为什么此Haskell代码不终止？

Question

Why does the following Haskell code not terminate:

foldr (||) True $ repeat False -- never terminates

when something like this does:

foldr (||) False $ repeat True -- => True

To me, it's the second expression that looks to be in more trouble of not terminating. What's wrong with my view of Haskell's lazy evaluation?

Answer 1

I think your understanding of lazy is correct, but not for foldr . Let's look at its " specification "

foldr f z [x1, x2, ..., xn] == x1 `f` (x2 `f` ... (xn `f` z)...)

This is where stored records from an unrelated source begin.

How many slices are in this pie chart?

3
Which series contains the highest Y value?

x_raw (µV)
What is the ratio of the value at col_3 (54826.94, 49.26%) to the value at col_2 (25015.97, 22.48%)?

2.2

Then look at your expression

foldr (||) True $ repeat False -- never terminates

As you see the True ( z ) which we are "looking for" to get || to terminate won't be reached until the whole list is consumed. And that won't happen as the list is infinite.

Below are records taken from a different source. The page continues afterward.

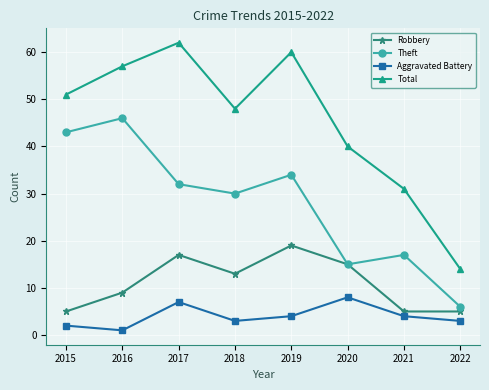

Reading left to right, transcribe all the data shown in this chart.

Robbery: 5	9	17	13	19	15	5	5
Theft: 43	46	32	30	34	15	17	6
Aggravated Battery: 2	1	7	3	4	8	4	3
Total: 51	57	62	48	60	40	31	14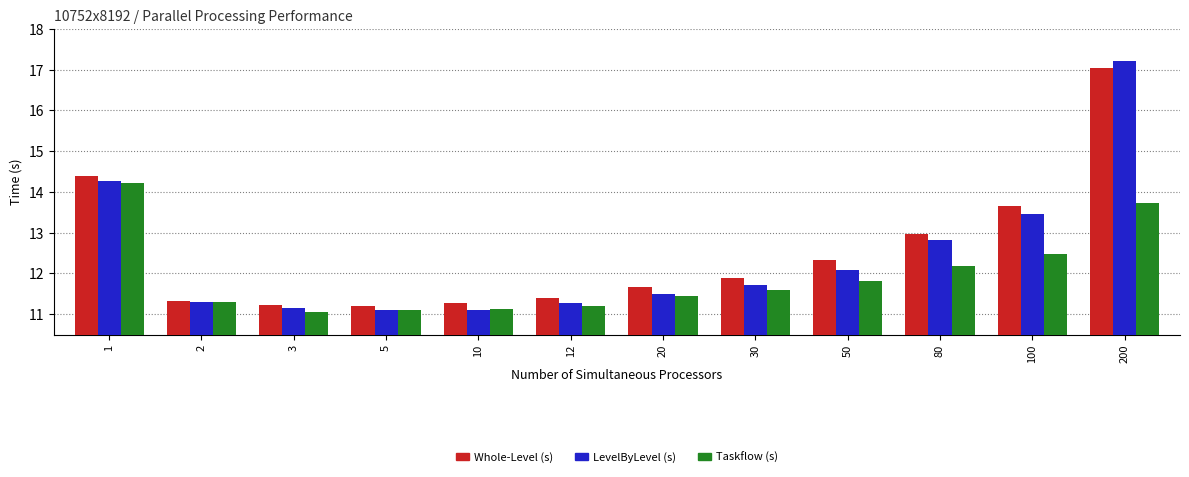

Rank the series by their average value, from lowest to highest.

Taskflow (s), LevelByLevel (s), Whole-Level (s)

This should also explain for the actually terminating example.

Answer 2

The first expands to False || (False || (False || ...)) False || (False || (False || ...)) , while the second expands to True || (True || (True || ...)) True || (True || (True || ...)) . The second argument to foldr is a red herring - it appears in the innermost application of || , not the outermost, so it can never actually be reached.

Answer 3

The problem is quite obvious, if you unfold the foldr manually:

foldr (||) True $ repeat False == False || (False || (False (False || ... True)))

So in order to get the final False , the code had to evaluate the list till its (nonexistant) end. In your second example, you repeat True , thus short-circuit evaluation is possible. Don't expect magic from lazy evaluation!

Answer 4

A yet another insight for you is that || is not commutative in Haskell, it's biased :

Prelude> undefined || True
*** Exception: Prelude.undefined
Prelude> True || undefined
True

So unlike in math, || and flip (||) are different functions. Eg compare

foldr (||) False $ repeat True and foldr (flip (||)) False $ repeat True

The former terminates, but the latter don't.